Editorial Specialist
Editorial Specialist
Compensation: $55,000–$70,000/year
Status: Full-time
Team: CRG + Center for Congregations
Position Summary
The Editorial Specialist strengthens the Congregational Resource Guide (The CRG) and supports the broader Center for Congregations (CFC) team by improving how congregational life resources are found, understood, and applied. The CRG (www.thecrg.org) is a website developed and managed by the Center for Congregations and serves congregational leaders around the globe by providing a high quality, searchable site of congregational resources. The CRG users can find individual resources, as well as collections, and they can create user accounts to save and share their favorites. In this context, resources are books, articles, podcasts, videos, curriculum, trainings, conferences, consultants, subject matter experts, websites, software, periodicals, or other sources of content that speak to congregations and their leaders. This role blends resource discovery and curation with copy editing, writing, and database maintenance. The overall goal of this role is to assist in helping congregational leaders find high-quality, meaningful resources to address their challenges and opportunities, in tandem with CFC’s broader purpose of strengthening Indiana congregations by connecting them with great resources and support.
This is an entry-to-mid level role that is ideal for someone who is highly organized, deeply attentive to detail, and energized by work that is both mission-centered and service-oriented, especially in an environment that prioritizes listening first, practical help, and respectful collaboration.
Reports to: Senior Director of CRG & Resources
Works closely with: Resource consultants, marketing/communications, and CRG web/database teammates
1) Resource Discovery & Curation
Outcome: Congregational leaders can find better resources faster, understand why they matter, and how to utilize them
Responsibilities
- Source and evaluate new and updated resources (e.g. books, articles, organizations, media, web resources) aligned to congregational needs and CRG standards.
- Strengthen “findability” by applying consistent topics/tags/keywords/categories and improving how resources are labeled and organized for effective search and browsing.
- Support the creation and refreshment of curated collections to make discovery easier and more convenient for users.
- Collaborate with CFC resource consultants to ensure curated resources reflect real congregational questions and lived needs (rooted in CFC’s “listen first” approach).
2) Writing and Editing
Outcome: CRG and CFC content is clear, consistent, accurate, and easy to act on.
Responsibilities
- Write resource annotations from a variety of sources such as resource discovery projects and workshop presenters.
- Copy edit CRG resource pages for accuracy, clarity, usefulness, tone, and consistency with CRG and CFC content.
3) Workflow, Quality Control, and Continuous Improvement
· Perform data maintenance functions to ensure data presented to CRG users is current, consistent, and accurate in both style and content by reviewing/updating previously published information and ensuring newly posted information is in keeping with current writing and publishing standards.

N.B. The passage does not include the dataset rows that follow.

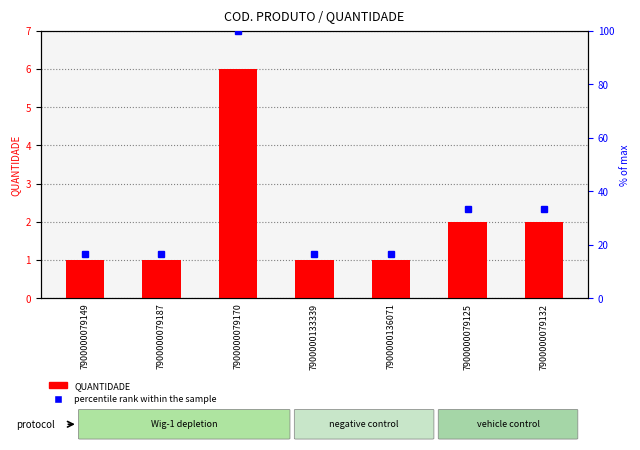

At which category does the chart reach its minimum across all series?

7900000079149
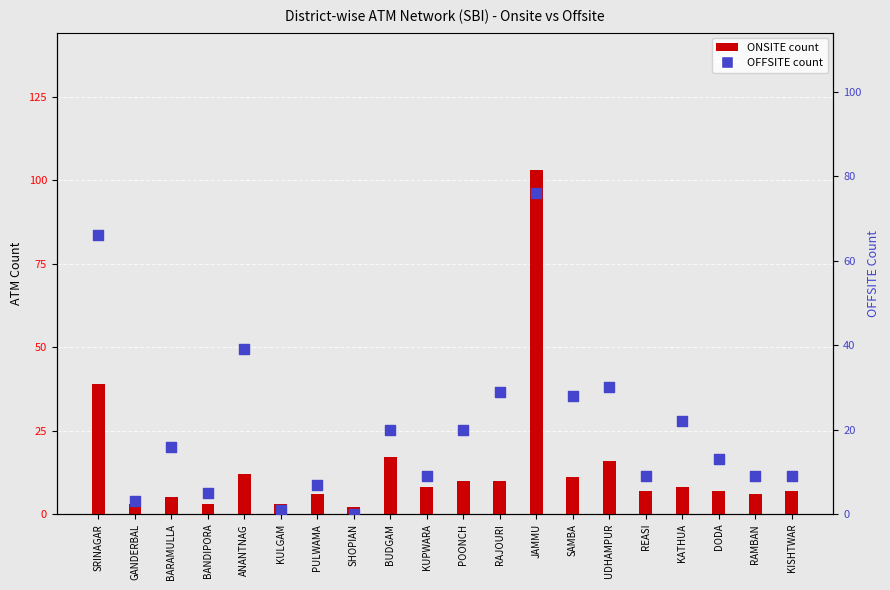

At how many categories does at least one series exceed 21?

7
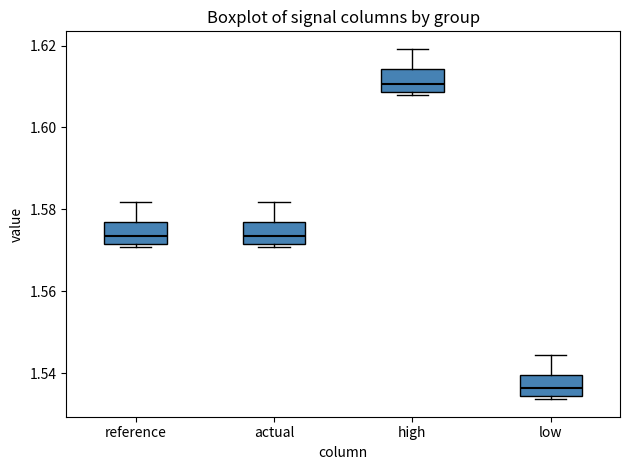

Reading left to right, transcribe this box plot: for each box, give where its median line is, the range the box spans, and where its two whiskers end, as read against the y-axis. The values are not printed on the chart, so give them approximately, as read against the axis.

reference: median 1.574, box 1.572 to 1.576, whiskers 1.570 to 1.582
actual: median 1.574, box 1.572 to 1.576, whiskers 1.570 to 1.582
high: median 1.610, box 1.608 to 1.614, whiskers 1.608 (just below the box's lower edge) to 1.620
low: median 1.536, box 1.534 to 1.540, whiskers 1.534 (just below the box's lower edge) to 1.544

· Review and update resource content of internal resource database.
· Maintain a steady editorial workflow for reviewing, improving, and refreshing CRG content (especially high-traffic topics and collections).
· Flag recurring user friction (confusing instructions, unclear annotations, inconsistencies) and propose improvements that reduce confusion and improve the user experience.
4) Culture, Collaboration & Service Mindset (Cultural Fit Emphasis)
Outcome: Work is carried out in a way that strengthens team trust and honors congregations.
How we work (and what we look for)
- We listen first. We seek to understand before we recommend, revise, or reorganize—reflecting CFC’s approach to congregational support.
- We’re practical and people centered. Our job is to help congregations use real resources in real situations.
- We collaborate and share learning. We connect dots across consulting, education, grants, and CRG, then share what we’re discovering to help more congregations thrive.
- We treat colleagues and congregations with respect. We work with a wide range of traditions, contexts, and communities—so humility and care matter.
Signs you’ll thrive here
- You enjoy being a “behind-the-scenes multiplier”—making other people’s work clearer, smoother, and more impactful.
- You are comfortable receiving feedback, incorporating it quickly, and iterating without ego.
- You naturally balance precision (editing/detail) with empathy (how it lands with a real human).
Minimum Qualifications
- 1–4 years of experience in editing, writing, content operations, communications, library/information work, research, or similar.
- Strong writing and editing skills with a demonstrated ability to turn complex information into clear, helpful content using an authentic voice that is appropriate for congregational audiences.
- Ability to adapt to established writing conventions determined by the Center.
- Comfort working in a structured content environment (CMS/database fields, tags/topics, consistent formatting).
- High attention to detail, strong, reliable follow-through, and ability to manage multiple workstreams calmly.
- Expert level experience with appropriate grammar and punctuation, familiarity and comfort with Chicago Manual of Style.
Preferred Qualifications
- Experience with resource curation, content tagging/taxonomy, knowledge bases, or “resource hub” environments.
- Familiarity with congregations, nonprofit work, education, or community-serving settings.
- Comfort partnering with developers/data teammates to improve content systems and related processes.